Search code examples
amazon-web-serviceskubernetesvaultcsi-driver

Mount secrets volumes with CSI driver and vault provider in kubernetes when the pod has a toleration and affinity


I have a kubernetes cluster with two node groups in AWS. One for Spot instances and the other for on demand instances. I have installed Vault and CSI driver to manage the secrets.
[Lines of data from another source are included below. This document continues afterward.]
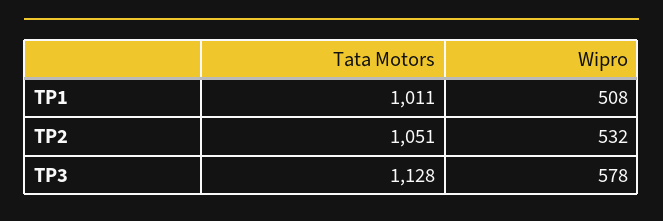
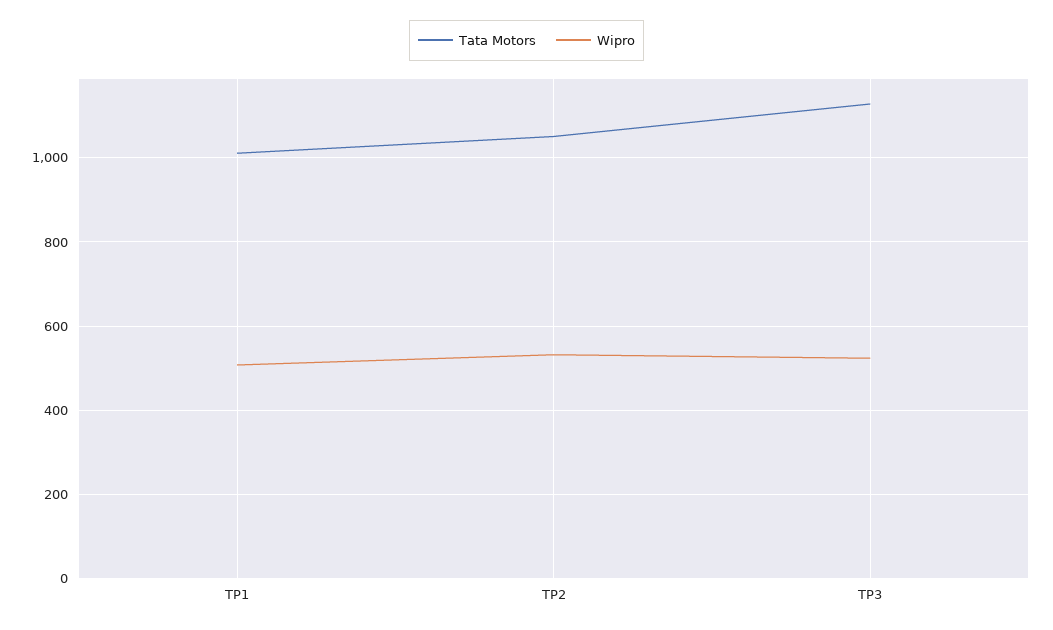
Wipro, TP3: 578 -> 520

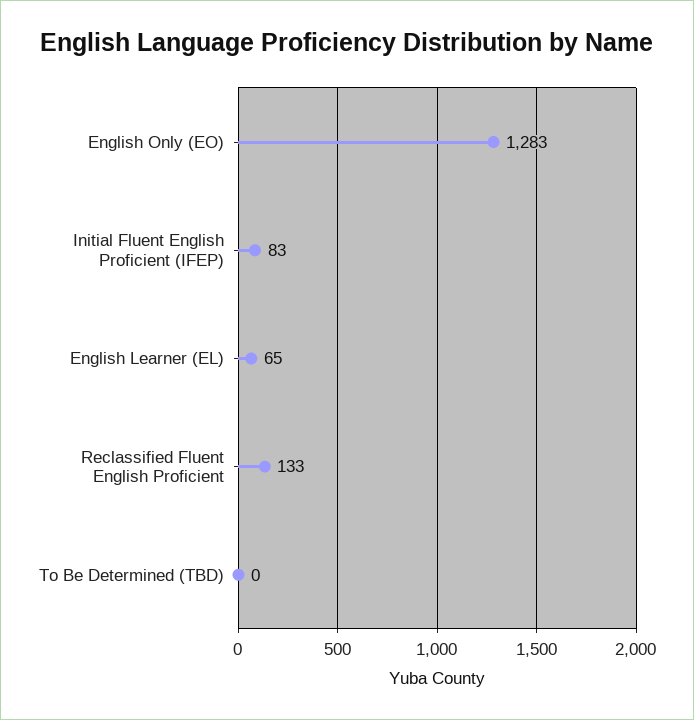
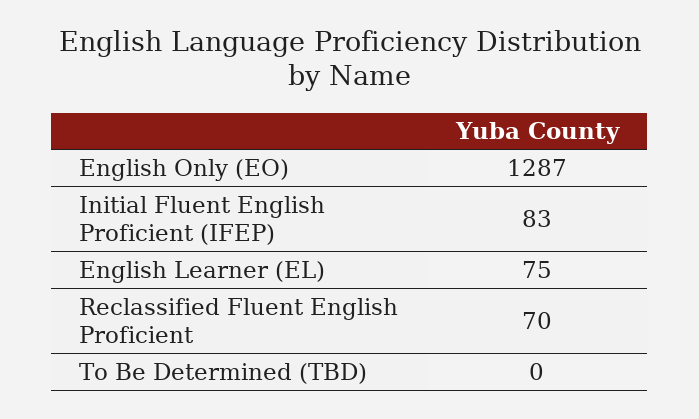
English Only (EO): 1283 -> 1287
English Learner (EL): 65 -> 75
Reclassified Fluent English Proficient: 133 -> 70

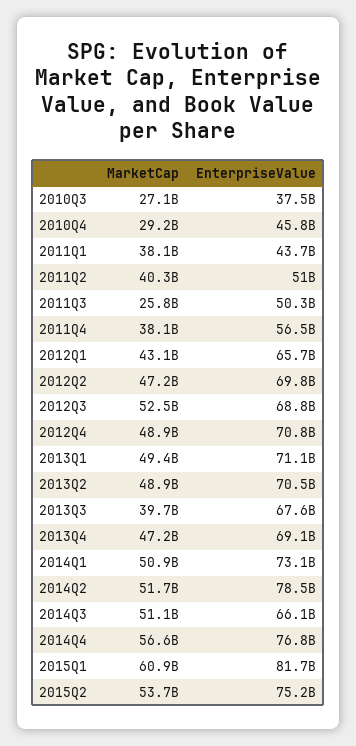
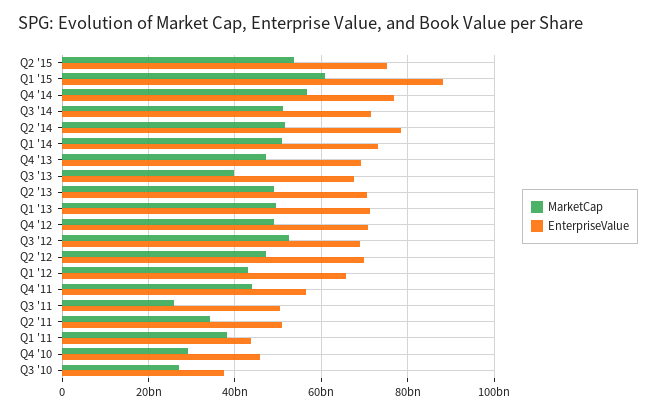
MarketCap, 2011Q2: 40300000000 -> 34000000000
MarketCap, 2011Q4: 38100000000 -> 44000000000
EnterpriseValue, 2014Q3: 66100000000 -> 72000000000
EnterpriseValue, 2015Q1: 81700000000 -> 88000000000

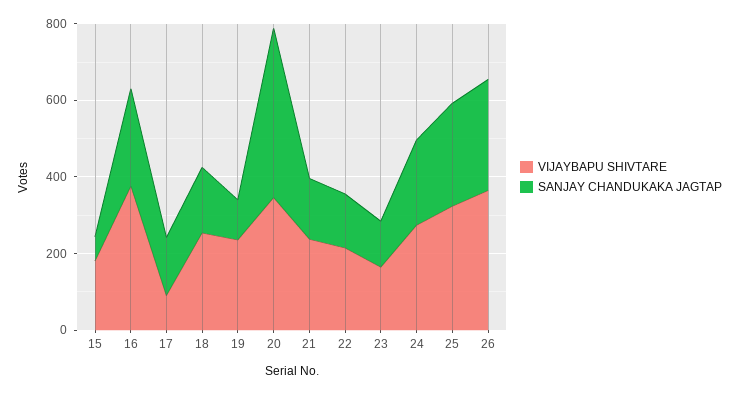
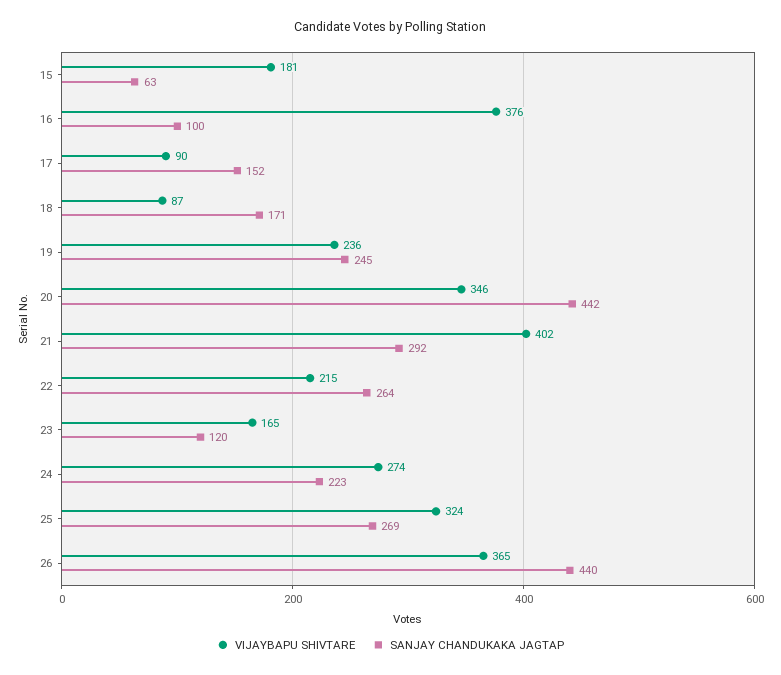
SANJAY CHANDUKAKA JAGTAP, 16: 250 -> 100
VIJAYBAPU SHIVTARE, 18: 250 -> 87
SANJAY CHANDUKAKA JAGTAP, 19: 100 -> 245
VIJAYBAPU SHIVTARE, 21: 250 -> 402
SANJAY CHANDUKAKA JAGTAP, 21: 150 -> 292
SANJAY CHANDUKAKA JAGTAP, 22: 150 -> 264
SANJAY CHANDUKAKA JAGTAP, 26: 300 -> 440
When I create this deployment everything works fine, the pods are created, run and the secrets are there.

apiVersion: apps/v1
kind: Deployment
metadata:
  labels:
    app: vault-test
  name: vault-test
  namespace: development
spec:
  replicas: 1
  selector:
    matchLabels:
      app: vault-test
  strategy: {}
  template:
    metadata:
      labels:
        app: vault-test
    spec:
      containers:
      - image: jweissig/app:0.0.1
        name: app
        envFrom:
        - secretRef:
            name: dev-secrets
        resources: {}
        volumeMounts:
        - name: secrets-store-inline
          mountPath: "/mnt/secrets"
          readOnly: true
      serviceAccountName: vault-sa
      volumes:
        - name: secrets-store-inline
          csi:
            driver: secrets-store.csi.k8s.io
            readOnly: true
            volumeAttributes:
              secretProviderClass: dev
status: {}

But when I add nodeAffinity and tolerations to create the pods in the Spot machines the pods stay in a ContainerCreating status with the following error:

Warning FailedMount 10m (x716 over 24h) kubelet MountVolume.SetUp failed for volume "secrets-store-inline" : rpc error: code = Unknown desc = failed to mount secrets store objects for pod development/pod-name, err: error connecting to provider "vault": provider not found: provider "vault"
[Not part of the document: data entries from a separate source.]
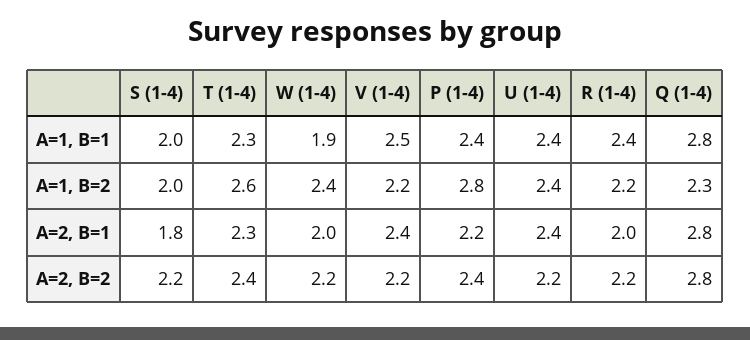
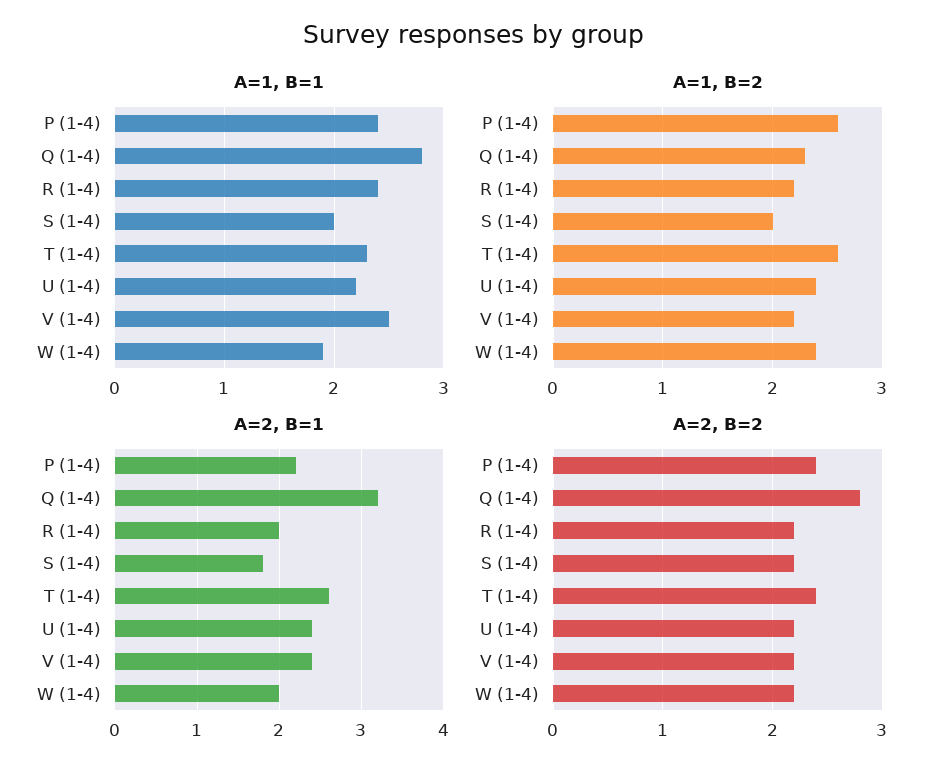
A=1, B=1, U (1-4): 2.4 -> 2.2
A=1, B=2, P (1-4): 2.8 -> 2.6
A=2, B=1, T (1-4): 2.3 -> 2.6
A=2, B=1, Q (1-4): 2.8 -> 3.2

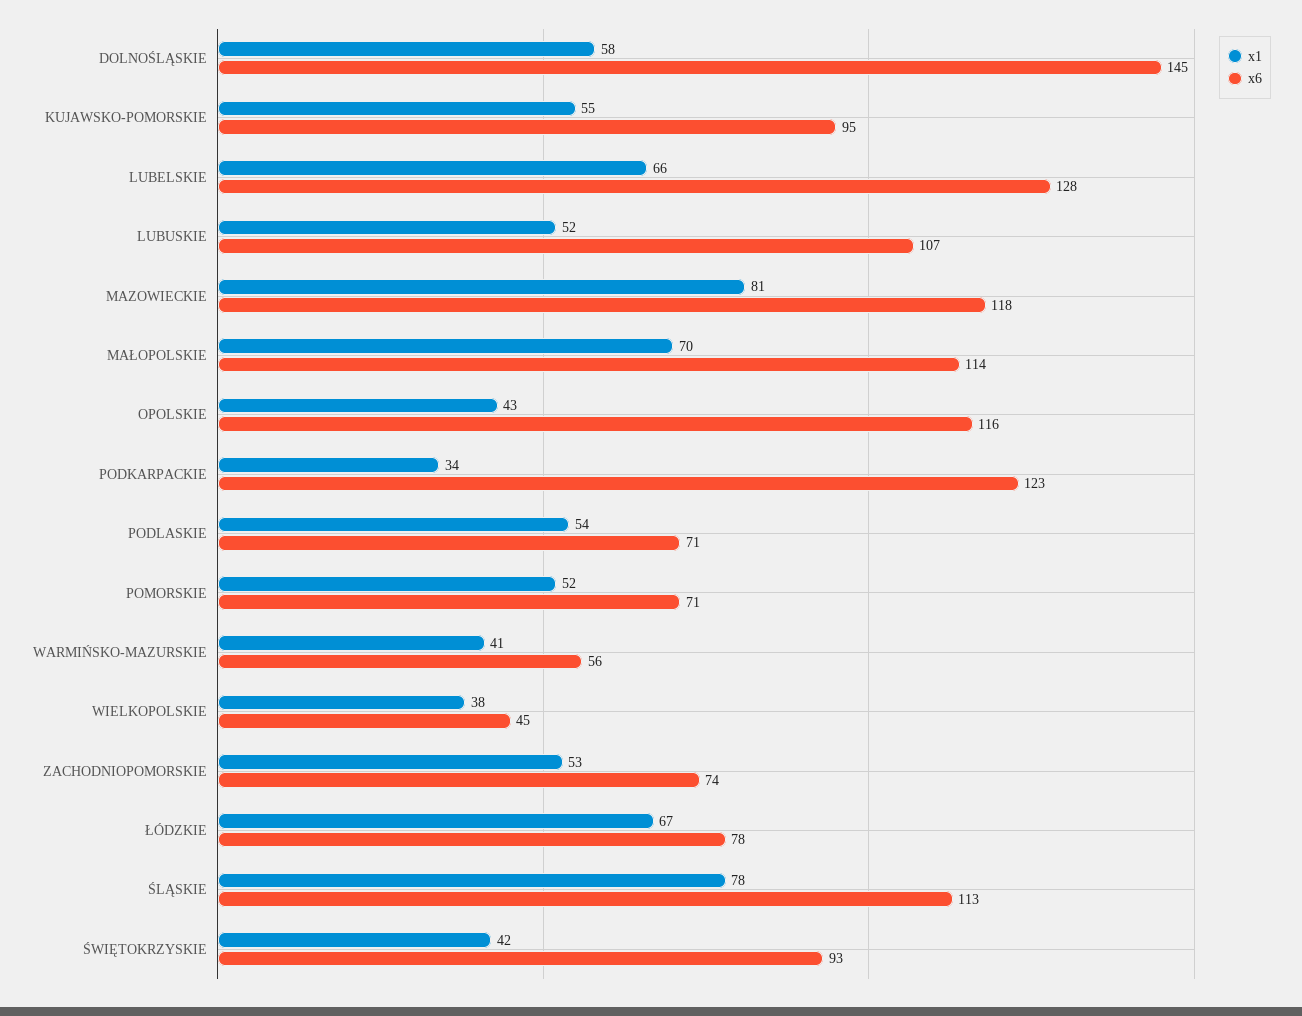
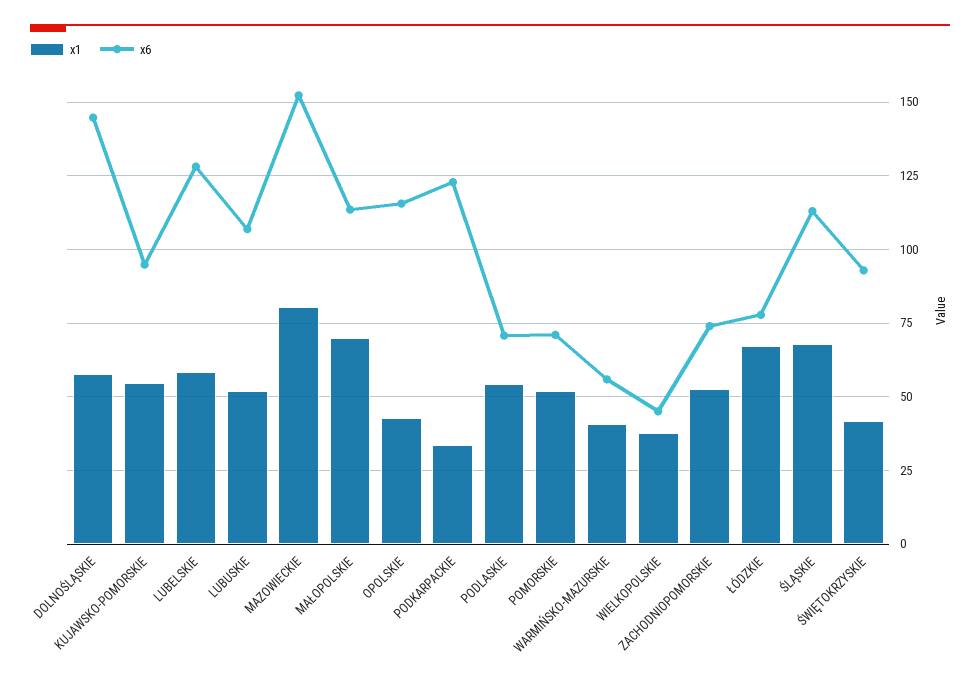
x1, LUBELSKIE: 66 -> 57.5
x6, MAZOWIECKIE: 118 -> 152.5
x1, ŚLĄSKIE: 78 -> 67.5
I created two applications to test the vault behavior, one with no tolerations just for testing and the real one, with the tolerations and nodeAffinity. And after a lot of tests I realized the problem was where the pods are being scheduled, but I don't understand why that behavior


Solution

  • The problem is the vault CSI driver configuration, the DaemonSet is not running in all nodes because of the missing tolerations. I had to add the tolerations to the DaemonSet manifest so there is a Pod in all nodes, and this way all nodes know what vault is.